Give back exactly the lines spanning from the one containing "left elbow: (899, 983)" to the final line of the records below, and no others.

Input.
========

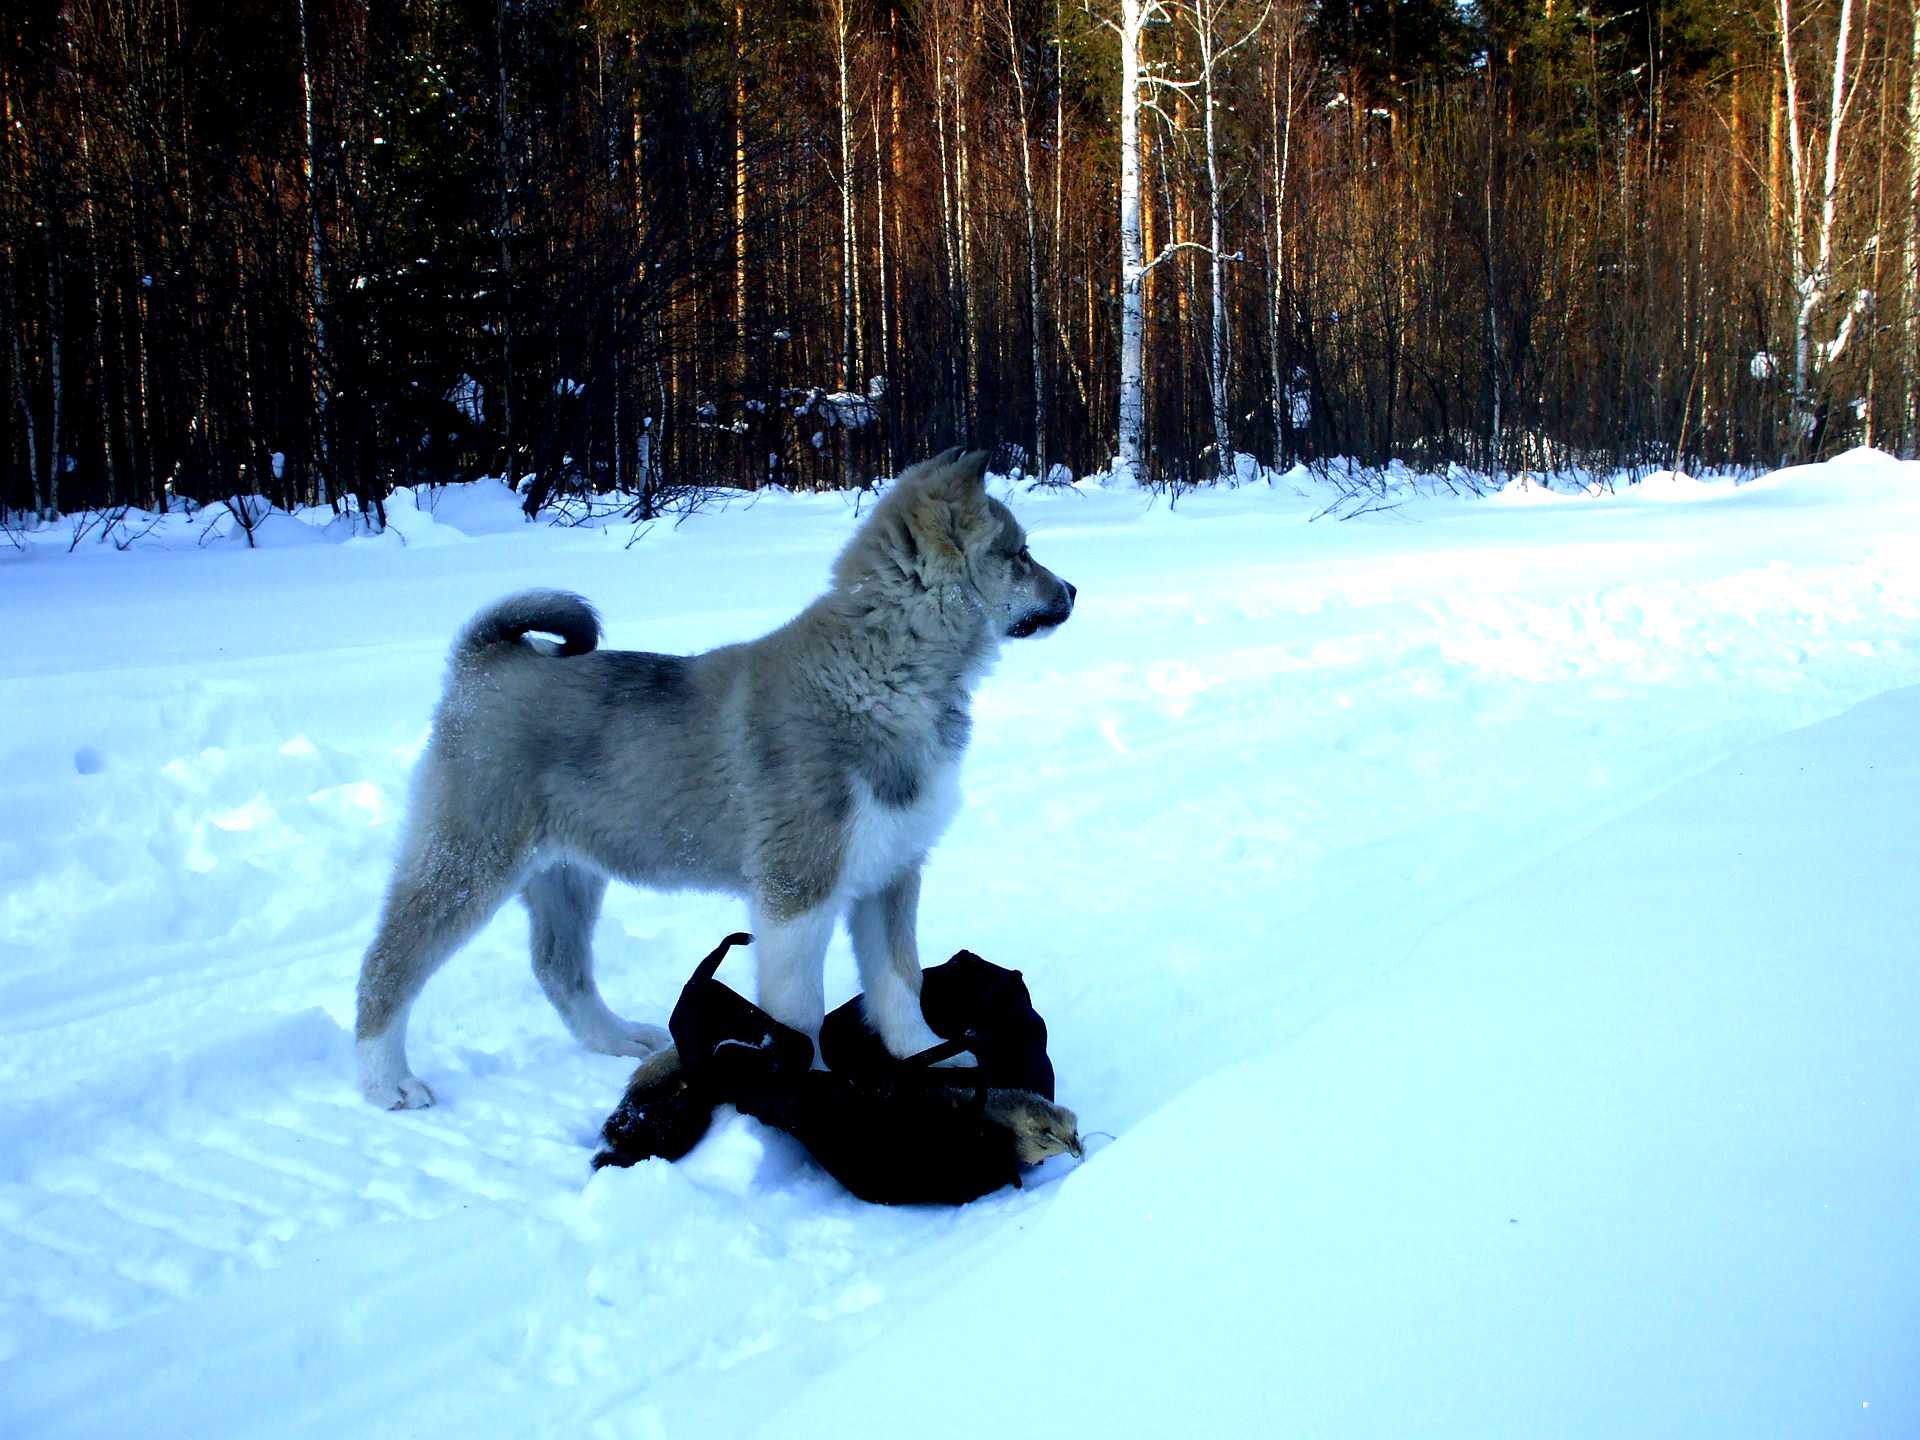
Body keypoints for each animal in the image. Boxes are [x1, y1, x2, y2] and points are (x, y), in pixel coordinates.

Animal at [357, 449, 1082, 1105]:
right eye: (1019, 554)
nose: (1073, 591)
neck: (880, 673)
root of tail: (481, 667)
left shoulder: (891, 874)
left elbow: (899, 983)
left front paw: (926, 1054)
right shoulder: (796, 893)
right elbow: (798, 1013)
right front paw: (806, 1093)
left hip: (568, 871)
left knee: (559, 968)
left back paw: (617, 1038)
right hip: (468, 860)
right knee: (388, 965)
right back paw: (385, 1081)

========

Response area.
left elbow: (899, 983)
left front paw: (926, 1054)
right shoulder: (796, 893)
right elbow: (798, 1013)
right front paw: (806, 1093)
left hip: (568, 871)
left knee: (559, 968)
left back paw: (617, 1038)
right hip: (468, 860)
right knee: (388, 965)
right back paw: (385, 1081)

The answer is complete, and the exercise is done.